▶ _PROBLEM DESCRIPTION_:
Answer these questions using the flight equipment portfolio text below:
(a) What was the net book value of the owned fleet as of June 30, 2020?
(b) How many managed aircraft did the fleet include as of that date?
(c) How many aircraft were sold during the quarter ended June 30, 2020?

Flight Equipment Portfolio
Our owned fleet grew by 2.2% to a net book value of $19.1 billion as of June 30, 2020 compared to $18.7 billion as of December 31, 2019. As of June 30, 2020, our fleet was comprised of 301 aircraft in our operating lease portfolio, a weighted-average age and a weighted-average remaining lease term of 3.9 years and 7.0 years, respectively, and 81 managed aircraft. As of June 30, 2020, we had a globally diversified customer base of 106 airlines in 61 countries.

During the quarter ended June 30, 2020, we took delivery of one aircraft from our order book and sold four aircraft, ending the quarter with 301 owned aircraft in our operating lease portfolio.

▶ _DATASET EXCERPTS_:
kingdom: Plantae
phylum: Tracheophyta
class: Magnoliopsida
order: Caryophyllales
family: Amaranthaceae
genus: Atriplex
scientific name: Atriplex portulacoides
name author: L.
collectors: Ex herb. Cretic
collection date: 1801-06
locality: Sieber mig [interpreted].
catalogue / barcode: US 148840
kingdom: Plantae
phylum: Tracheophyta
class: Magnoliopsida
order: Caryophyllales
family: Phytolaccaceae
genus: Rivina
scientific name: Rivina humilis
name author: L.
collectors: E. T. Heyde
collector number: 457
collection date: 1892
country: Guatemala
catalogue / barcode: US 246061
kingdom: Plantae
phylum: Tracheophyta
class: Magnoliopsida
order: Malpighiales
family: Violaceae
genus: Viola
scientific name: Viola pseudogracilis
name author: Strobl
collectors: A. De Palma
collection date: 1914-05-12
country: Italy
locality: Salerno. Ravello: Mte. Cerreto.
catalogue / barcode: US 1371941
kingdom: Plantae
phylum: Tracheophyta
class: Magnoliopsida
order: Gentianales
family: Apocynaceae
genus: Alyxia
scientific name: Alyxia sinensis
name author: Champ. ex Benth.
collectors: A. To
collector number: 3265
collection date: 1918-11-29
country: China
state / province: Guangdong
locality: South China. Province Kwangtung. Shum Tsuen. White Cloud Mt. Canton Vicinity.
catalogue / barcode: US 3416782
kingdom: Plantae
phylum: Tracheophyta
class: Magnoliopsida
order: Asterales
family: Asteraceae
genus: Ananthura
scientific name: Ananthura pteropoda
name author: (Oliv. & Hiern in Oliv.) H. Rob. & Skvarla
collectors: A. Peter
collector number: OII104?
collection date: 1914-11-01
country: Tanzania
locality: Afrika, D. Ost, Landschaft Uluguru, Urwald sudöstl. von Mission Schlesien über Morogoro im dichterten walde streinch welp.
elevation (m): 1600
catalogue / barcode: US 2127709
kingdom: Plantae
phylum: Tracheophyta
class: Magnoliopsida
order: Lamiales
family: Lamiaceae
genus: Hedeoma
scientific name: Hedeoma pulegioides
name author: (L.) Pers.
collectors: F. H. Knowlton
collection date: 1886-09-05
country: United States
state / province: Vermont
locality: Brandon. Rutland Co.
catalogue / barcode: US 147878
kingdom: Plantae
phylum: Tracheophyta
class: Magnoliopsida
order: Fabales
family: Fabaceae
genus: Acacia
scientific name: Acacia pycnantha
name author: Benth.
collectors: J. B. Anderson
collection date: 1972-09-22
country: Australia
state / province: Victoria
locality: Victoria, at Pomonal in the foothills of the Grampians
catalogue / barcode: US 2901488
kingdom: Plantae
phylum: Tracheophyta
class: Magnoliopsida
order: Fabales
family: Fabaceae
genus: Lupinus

▶ _RESPONSE FOR THIS EXERCISE_:
(a) $19.1 billion
(b) 81
(c) Four